Diligence on the dependence is a provisional or protective measure which is used whilst a court action is ongoing, or just before an action is raised, but has not been finally disposed of. It allows the creditor (pursuer) in the action to take steps to preserve the debtor's (defender's) property so that it will be available to satisfy any claim eventually upheld by the court. An application is made to the court but grounds have to be established as to why the application is being made (ie: risk of flight, disposal of assets). In most cases this will require an additional hearing, the costs of which are usually met by the creditor.
A warrant to do diligence on the dependence of an action is sought by the pursuer in his summons or writ presented to the court. The court grants a warrant for diligence on the dependence upon commencement of the action. The warrant permits, but does not require, the pursuer to serve diligence on the dependence of the action.
There are two types of diligence on the dependence, arrestment on the dependence and inhibition on the dependence.
Arrestment on the Dependence is available to pursuers in actions for the payment of money. The effect of an arrestment on the dependence is to 'freeze' either money or goods which are owed to the defender and are held by a third party. The arrestment is served on that third party, who must not make the payment or transfer the goods to the defender. Although the amount of money claimed by the pursuer is stated in the arrestment, the amount of money or the value of the goods frozen is not linked to that amount. The arrestment, therefore, 'freezes' all money or goods due to the defender which are held by the third party, the arrestee.
NOTE: It was held in the sheriff court case of Stewart v The Royal Bank of Scotland plc, that where a defender's account is held at an English branch of a bank, but the pursuer serves an arrestment on a Scottish branch of that bank, the arrestment will not 'catch' the defender's account.
Inhibition on the Dependence By contrast, inhibition on the dependence is used in relation to heritable property, usually land or buildings, rather than money or moveable property. Inhibitions are used against heritable property in the ownership of the defender himself rather than property which is owed to him by a third party. An inhibition on the dependence affects all of the defender's heritable property regardless of the amount of the claim by the pursuer. It prevents the defender from dealing with his property in a way which might prejudice the claim of the pursuer, for example by selling the property and disposing of the proceeds.
Admiralty arrestment is a significant type of diligence permitted on the dependence of an action.
Admiralty arrestment concerns the arrestment of ships and cargo on board ships. The arrestment of ships and cargo on board ships differs from arrestment on the dependence generally in that the ship does not require to be in the hands of a third party in order to be arrested. It can be arrested in the hands of the owner, for a debt due by the owner. Arrestment of a ship prevents it sailing to its next destination until either the arrestment is recalled, or adequate alternative security is provided. The physical act of carrying out the arrestment is performed by officers of court. The court has power, if specific averments are made in the summons seeking warrant to do diligence on the dependence, to grant warrant to dismantle any part of a ship to prevent her sailing, but in modern Court of Session practice this is a remedy that is rarely exercised.

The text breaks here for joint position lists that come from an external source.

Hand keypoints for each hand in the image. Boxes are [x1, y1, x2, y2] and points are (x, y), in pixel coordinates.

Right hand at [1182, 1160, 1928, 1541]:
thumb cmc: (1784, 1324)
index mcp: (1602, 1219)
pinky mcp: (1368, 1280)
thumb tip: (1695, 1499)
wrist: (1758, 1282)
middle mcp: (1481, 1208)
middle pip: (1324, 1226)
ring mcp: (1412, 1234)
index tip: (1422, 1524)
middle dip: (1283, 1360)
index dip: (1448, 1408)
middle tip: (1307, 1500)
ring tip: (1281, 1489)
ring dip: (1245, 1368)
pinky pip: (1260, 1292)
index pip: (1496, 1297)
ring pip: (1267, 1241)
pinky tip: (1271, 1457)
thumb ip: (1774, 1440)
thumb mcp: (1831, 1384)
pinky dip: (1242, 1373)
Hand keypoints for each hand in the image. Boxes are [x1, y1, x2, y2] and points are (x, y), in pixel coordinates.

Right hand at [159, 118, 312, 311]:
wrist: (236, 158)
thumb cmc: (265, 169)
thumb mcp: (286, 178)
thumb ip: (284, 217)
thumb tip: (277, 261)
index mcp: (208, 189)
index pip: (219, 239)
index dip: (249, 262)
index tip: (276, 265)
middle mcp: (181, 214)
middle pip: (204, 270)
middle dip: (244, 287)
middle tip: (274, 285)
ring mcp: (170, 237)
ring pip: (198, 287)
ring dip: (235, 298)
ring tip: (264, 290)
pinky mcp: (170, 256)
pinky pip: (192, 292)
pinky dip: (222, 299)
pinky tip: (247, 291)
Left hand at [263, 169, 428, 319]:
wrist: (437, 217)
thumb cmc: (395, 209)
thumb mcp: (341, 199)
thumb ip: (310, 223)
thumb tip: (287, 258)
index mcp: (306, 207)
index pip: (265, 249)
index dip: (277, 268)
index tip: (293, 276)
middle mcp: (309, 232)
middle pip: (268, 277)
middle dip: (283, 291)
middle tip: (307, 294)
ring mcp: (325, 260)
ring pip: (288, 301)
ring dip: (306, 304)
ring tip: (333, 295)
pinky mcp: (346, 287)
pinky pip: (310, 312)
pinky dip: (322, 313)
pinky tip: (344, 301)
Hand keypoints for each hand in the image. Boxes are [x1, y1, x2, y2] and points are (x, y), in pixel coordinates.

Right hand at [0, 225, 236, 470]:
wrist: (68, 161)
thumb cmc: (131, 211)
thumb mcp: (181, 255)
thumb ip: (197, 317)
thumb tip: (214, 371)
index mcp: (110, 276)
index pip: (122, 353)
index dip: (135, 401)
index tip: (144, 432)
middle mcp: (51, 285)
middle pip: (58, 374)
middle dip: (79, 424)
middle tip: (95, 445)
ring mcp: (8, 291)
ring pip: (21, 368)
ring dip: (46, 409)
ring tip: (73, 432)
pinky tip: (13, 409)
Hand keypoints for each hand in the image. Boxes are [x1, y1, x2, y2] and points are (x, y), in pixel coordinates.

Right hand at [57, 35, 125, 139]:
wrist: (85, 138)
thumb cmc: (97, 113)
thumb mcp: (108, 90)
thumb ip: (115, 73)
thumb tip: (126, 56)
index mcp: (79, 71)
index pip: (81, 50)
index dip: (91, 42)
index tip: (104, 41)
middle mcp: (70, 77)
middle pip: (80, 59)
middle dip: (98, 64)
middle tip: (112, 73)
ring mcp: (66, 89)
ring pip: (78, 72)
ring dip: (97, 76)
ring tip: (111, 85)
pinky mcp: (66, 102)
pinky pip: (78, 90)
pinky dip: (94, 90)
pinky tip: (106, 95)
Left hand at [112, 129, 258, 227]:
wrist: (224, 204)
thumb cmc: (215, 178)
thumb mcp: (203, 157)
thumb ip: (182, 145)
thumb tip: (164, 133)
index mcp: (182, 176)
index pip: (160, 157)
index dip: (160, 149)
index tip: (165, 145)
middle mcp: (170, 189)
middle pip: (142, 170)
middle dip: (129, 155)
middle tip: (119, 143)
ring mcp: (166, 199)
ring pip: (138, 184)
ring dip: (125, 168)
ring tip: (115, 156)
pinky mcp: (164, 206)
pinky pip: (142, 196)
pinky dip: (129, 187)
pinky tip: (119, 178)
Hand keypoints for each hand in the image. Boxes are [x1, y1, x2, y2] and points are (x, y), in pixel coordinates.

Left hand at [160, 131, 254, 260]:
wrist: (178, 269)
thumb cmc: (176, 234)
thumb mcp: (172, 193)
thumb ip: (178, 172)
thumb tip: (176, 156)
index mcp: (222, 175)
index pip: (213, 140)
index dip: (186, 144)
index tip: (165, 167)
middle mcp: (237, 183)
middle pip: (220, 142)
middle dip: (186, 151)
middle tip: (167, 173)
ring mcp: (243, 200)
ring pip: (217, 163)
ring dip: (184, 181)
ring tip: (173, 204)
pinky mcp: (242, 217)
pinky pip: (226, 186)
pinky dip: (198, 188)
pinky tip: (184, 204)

Ships trade world-wide and are often now owned by ship companies registered offshore. Unlike other assets, they are unlikely to be static in one place, or even one country or continent, for much longer than it takes them to load and discharge their cargo. Accordingly, the ability to arrest a ship in an appropriate jurisdiction, in order to secure a legitimate claim, is an important consideration.
There are three types of Admiralty arrestment. An arrestment on the dependence may be used to secure a claim directed against the owner of the ship, or shares in the ship, with the speciality that the arrestment does not require to be in the hands of a third party. An arrestment in rem is an arrestment carried out to enforce a claim against the ship itself or against some other piece of maritime property. It is enforceable against the ship, irrespective of ownership. Three common examples are claims in respect of salvage of a ship, claims arising out of a collision, and claims which a crew member has for his wages arising out of service on a particular ship. Arrestment in rem also founds jurisdiction against the vessel. An arrestment to found jurisdiction may be used to establish jurisdiction in Scotland, but it does not have the effect of detaining the vessel. Its sole effect is to establish jurisdiction, and if it is not followed by an arrestment on the dependence, then the vessel will be free to sail.